Don't worry - simply install the docker-environment on your Zero via apt - although I believe that the latest Version might have a problem on Rasperry Zero (containers won't start) so you have to install an older version (check google for that) - and after that - the documented way to install zigbee2mqtt container (or other containers) is straight forward.

Koenkk commented 5 years ago

@jesperldk changing channel is enough.

jesperldk commented 5 years ago

@Koenkk Got a little unexpected time today and tried the stick on an Intel machine running Debian Stretch. Followed the installation guide with no hiccups at all, except I had to add my user to the dialout group to get access to ttyACM0. The result is exactly like on my Pi Zero:

@influx:/opt/zigbee2mqtt$ DEBUG=zigbee-shepherd* npm start
> zigbee2mqtt@1.2.1 start /opt/zigbee2mqtt
> node index.js
  zigbee2mqtt:info 3/22/2019, 5:59:50 PM Logging to directory: '/opt/zigbee2mqtt/data/log/2019-03-22.17-59-50'
  zigbee2mqtt:debug 3/22/2019, 5:59:50 PM Using zigbee-shepherd with settings: '{"net":{"panId":6754,"extPanId":[221,221,221,221,221,221,221,221],"channelList":[11],"precfgkey":"HIDDEN"},"dbPath":"/opt/zigbee2mqtt/data/database.db","sp":{"baudRate":115200,"rtscts":true}}'
  zigbee2mqtt:debug 3/22/2019, 5:59:50 PM Loaded state from file /opt/zigbee2mqtt/data/state.json
  zigbee2mqtt:debug 3/22/2019, 5:59:50 PM Saving state to file /opt/zigbee2mqtt/data/state.json
  zigbee2mqtt:info 3/22/2019, 5:59:50 PM Starting zigbee2mqtt version 1.2.1 (commit #4048cb8)
  zigbee2mqtt:info 3/22/2019, 5:59:50 PM Starting zigbee-shepherd
  zigbee-shepherd:init zigbee-shepherd booting... +0ms
  zigbee-shepherd:request REQ --> SYS:osalNvRead +0ms
  zigbee-shepherd:request RSP <-- SYS:osalNvRead +2s
  zigbee-shepherd:init Coordinator initialize had an error: Error: request timeout
    at CcZnp.<anonymous> (/opt/zigbee2mqtt/node_modules/cc-znp/lib/ccznp.js:261:22)
    at Object.onceWrapper (events.js:277:13)
    at CcZnp.emit (events.js:189:13)
    at Timeout.<anonymous> (/opt/zigbee2mqtt/node_modules/cc-znp/lib/ccznp.js:240:18)
    at ontimeout (timers.js:436:11)
    at tryOnTimeout (timers.js:300:5)
    at listOnTimeout (timers.js:263:5)
    at Timer.processTimers (timers.js:223:10) +0ms
  zigbee2mqtt:info 3/22/2019, 5:59:56 PM Error while starting zigbee-shepherd, attempting to fix... (takes 60 seconds)
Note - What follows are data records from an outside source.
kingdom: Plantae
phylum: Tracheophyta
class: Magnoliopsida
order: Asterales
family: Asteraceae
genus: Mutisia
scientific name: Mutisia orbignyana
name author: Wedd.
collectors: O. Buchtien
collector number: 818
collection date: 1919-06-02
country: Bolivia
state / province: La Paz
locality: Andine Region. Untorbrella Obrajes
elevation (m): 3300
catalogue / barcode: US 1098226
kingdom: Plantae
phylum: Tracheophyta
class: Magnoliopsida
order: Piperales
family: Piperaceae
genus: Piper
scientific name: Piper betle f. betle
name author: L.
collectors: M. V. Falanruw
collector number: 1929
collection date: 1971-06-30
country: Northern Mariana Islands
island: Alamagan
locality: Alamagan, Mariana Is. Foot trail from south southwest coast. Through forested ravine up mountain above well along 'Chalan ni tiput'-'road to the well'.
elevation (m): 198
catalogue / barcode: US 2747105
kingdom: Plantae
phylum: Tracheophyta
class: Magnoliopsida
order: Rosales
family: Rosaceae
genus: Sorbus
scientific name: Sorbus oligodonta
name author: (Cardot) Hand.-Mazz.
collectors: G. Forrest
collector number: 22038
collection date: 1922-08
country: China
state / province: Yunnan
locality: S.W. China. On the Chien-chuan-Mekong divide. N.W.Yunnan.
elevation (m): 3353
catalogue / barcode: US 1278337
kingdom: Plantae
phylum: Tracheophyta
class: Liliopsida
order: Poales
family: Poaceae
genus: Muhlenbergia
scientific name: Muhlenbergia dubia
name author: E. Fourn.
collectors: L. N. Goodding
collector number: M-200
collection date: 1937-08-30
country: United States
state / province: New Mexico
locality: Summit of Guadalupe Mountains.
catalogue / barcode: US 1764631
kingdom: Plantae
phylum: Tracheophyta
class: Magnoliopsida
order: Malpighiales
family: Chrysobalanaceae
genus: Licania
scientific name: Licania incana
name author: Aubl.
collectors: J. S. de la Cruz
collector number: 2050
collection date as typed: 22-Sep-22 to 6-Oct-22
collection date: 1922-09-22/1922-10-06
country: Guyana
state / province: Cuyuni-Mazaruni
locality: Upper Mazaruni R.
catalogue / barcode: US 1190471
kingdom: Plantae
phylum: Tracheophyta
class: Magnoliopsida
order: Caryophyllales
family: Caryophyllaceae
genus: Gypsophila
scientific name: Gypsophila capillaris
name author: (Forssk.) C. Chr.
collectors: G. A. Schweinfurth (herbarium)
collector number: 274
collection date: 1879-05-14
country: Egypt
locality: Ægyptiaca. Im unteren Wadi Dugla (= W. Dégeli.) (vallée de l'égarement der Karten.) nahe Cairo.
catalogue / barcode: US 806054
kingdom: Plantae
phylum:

I also tried the unplug/replug+press-and-led-turns-off-trick with no luck.

Koenkk commented 5 years ago

@jesperldk the last thing that you could try is reflashing, if this doesn't work, my guess is that your CC2531 is broken.

jesperldk commented 5 years ago

@Koenkk Reflash didn't help. I then took the CC2530 I had bought for router, flashed it as coordinator and connected it with an old FTDI 1232 I had laying around. Worked at first try :-D So my CC2531 is considered dead and I have ordered a new one. Thanks a lot for all the help!! 🥇

Michaelnorge commented 5 years ago

Same here.

Using CC2531 like a coordiniator on an ioBroker with Pi3. After restart the log is showing "Error while starting Error request timeout" and the light on the usb is turned off. I need to restart the Raspberry three times to get it in work again.

That´s strange...

kianusch commented 5 years ago

@Koenkk

Overnight my CC2531 firmware crashed (again) - currently the stick is in the crahed state - before I reflash the stick - is there anything I can do to help finding the problem?

I had 13 bulbs (10 Tradfri, 3 Philip Hue) in my network, 2 end-devices and one CC2531 with router-firmware.

The coordinator was running with the latest "standard" firmware.

(I'm using my second CC2531 with MAX-Stability-FW right now).

Koenkk commented 5 years ago

@kianusch probably because it runs out of memory, the max stability firmware has more, please let me know if it also crashes with that one.